Por ter recebido convidados em casa ontem à noite, a programação do Bairro do Oriente ficou um tanto ou quanto desencontrada. Antes de passar à programação de hoje, deixo-vos com o artigo de quinta-feira do Hoje Macau. Aproveitem bem este resto de Domingo.
I
Quando ouvimos falar de “talento”, pensamos em engenho, em arte, numa qualidade especial que nos distingue dos outros. O talento nasce com cada um, não se aprende nos livros, não se compra e raras vezes passa de pais para filhos. Alguém que é talentoso é normalmente um músico, um atleta ou um artista. O talento bebe da inspiração, e muitas vezes sem ser trabalhado e incentivado, pode acabar desperdiçado, diluído, perdido, desaproveitado. É como um diamante em bruto, que precisa de ser talhado, sintetizado e lapidado para poder adquirir a sua forma e brilho, caso contrário nunca passará do seu estado alotrópico. Quando o Chui Sai On, o nosso Chefe do Executivo, falou a semana passada na apresentação das Linhas de Acção Governativa da importância de preservar e estimular os nossos “talentos”, fico a pensar que não era bem esta palavra que queria usar. Talvez algo tenha ficado perdido na tradução, não sei. Para que floresça, o talento requer um ambiente ideal para a sua germinação, crescimento e proliferação. Num território onde os pais desencorajam os filhos a usar o seu talento para a música, para a escrita ou para as belas-artes porque são coisas que “não dão dinheiro”, está-se a arrancar o talento pela sua raíz. O pragmatismo é o herbicida do talento. Quem tem mesmo talento, vai procurar outros pastos mais verdes, onde o seu dom possa brotar, longe desta selva de cimento, e onde a criatividade não se iniba com o som do camartelo e do áspero movimento circular da betoneira. Um talento era também o nome de uma antiga medida de massa da antiga Ática, equivalente a cerca de 26 quilogramas de prata. Um talento correspondia a 6000 dracmas, ou 25,8 kg do metal precioso branco.

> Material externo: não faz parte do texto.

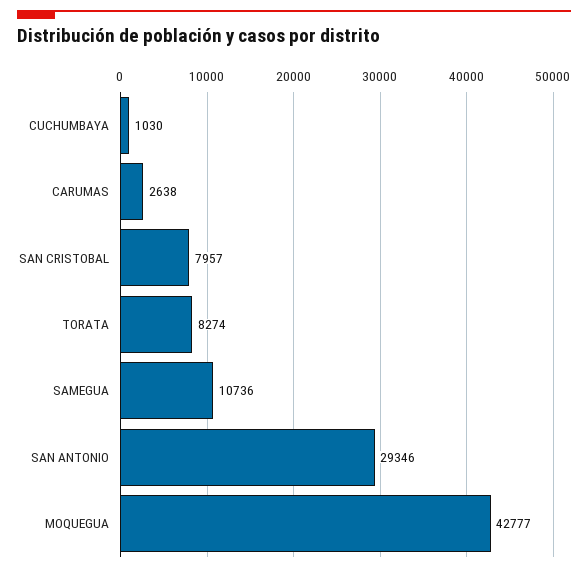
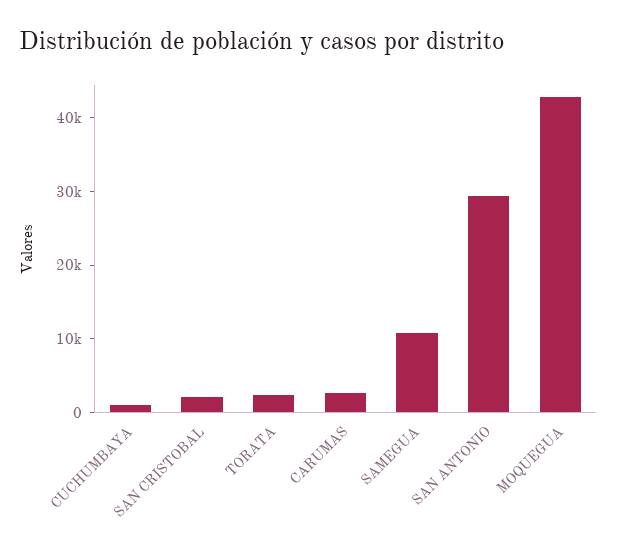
  {
    "CUCHUMBAYA": 1030,
    "CARUMAS": 2638,
-   "SAN CRISTOBAL": 7957,
+   "SAN CRISTOBAL": 2000,
-   "TORATA": 8274,
+   "TORATA": 2000,
    "SAMEGUA": 10736,
    "SAN ANTONIO": 29346,
    "MOQUEGUA": 42777
  }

Em Macau o talento não tem lugar, e quem manda é a pataca. Como naquela anedota do alentejano, “aqui nunca nasceu um grande homem; só nascem crianças”.
II
A tragédia que assolou as Filipinas após a passagem do tufão Haiyan apela à nossa natureza humanitária. É impossível ficar indiferente às imagens de devastação, de morte, de uma miséria que assume contornos ainda mais dramáticos nestes momentos, quando as intempérides deixam expostas as nossas fraquezas, reduzidos à condição de criatura frágil e indefesa perante esse monstro em que a natureza por vezes se transforma. Imagens que circulam pela net e pela imprensa mostram populações inteiras em prantos, famílias que perderam os que mais amavam, e que viram o muito pouco que tinham reduzido a destroços. Posto isto, ficamos com vontade de ajudar, de dar e de partilhar, nem que seja o mínimo dentro das nossas possibilidades. Não é possível reclamar de volta as vidas que a força dos ventos e das marés arrastaram com a sua fúria, e a forma mais fácil de aliviar o sofrimento daquelas gentes que como nós são feitas de carne e osso, choram, sentem, e neste momento tão sensível contam com o nosso apoio, é através da contribuição em dinheiro. Não podemos lá ir e levantar vilas e aldeias inteiras das ruínas causadas pela passagem do super-tufão, mas através de um donativo, mesmo que simbólico, podem-se tapar alguns buracos, sarar algumas feridas deixadas pelo Haiyan. Mas tanto ou mais doloroso que este drama humanitário, é saber que existe quem dele tire proveitos ilícitos, arrecadando para si parte da ajuda que devia chegar aos mais necessitados, aproveitando-se de um sistema torpe, minado pela corrupção e sem uma mão firme que coloque alguma ordem na vilanagem. Quem dá de boa vontade não gosta de se sentir enganado, e quer apenas que a sua doação chegue a quem dela realmente precisa. Foi com isto em mente que o Governo das Filipinas lançou uma página na internet para deixar saber de que forma estão a ser aplicados os donativos internacionais, de modo a elevar a transparência e sacudir um pouco essa sombra de dúvida sobre se a ajuda está realmente a ser canalizada para os sobreviventes da tragédia. Uma iniciativa pioneira em nome da transparência, que mesmo não sendo “tiro e queda” na resolução do problema, deixa-nos dormir um pouco mais descansados. O dia em que a desconfiança se sobrepôr à caridade, será o dia em que nos tornamos tão maus como o lado mais negro da natureza. O mesmo que nos trouxe o Haiyan.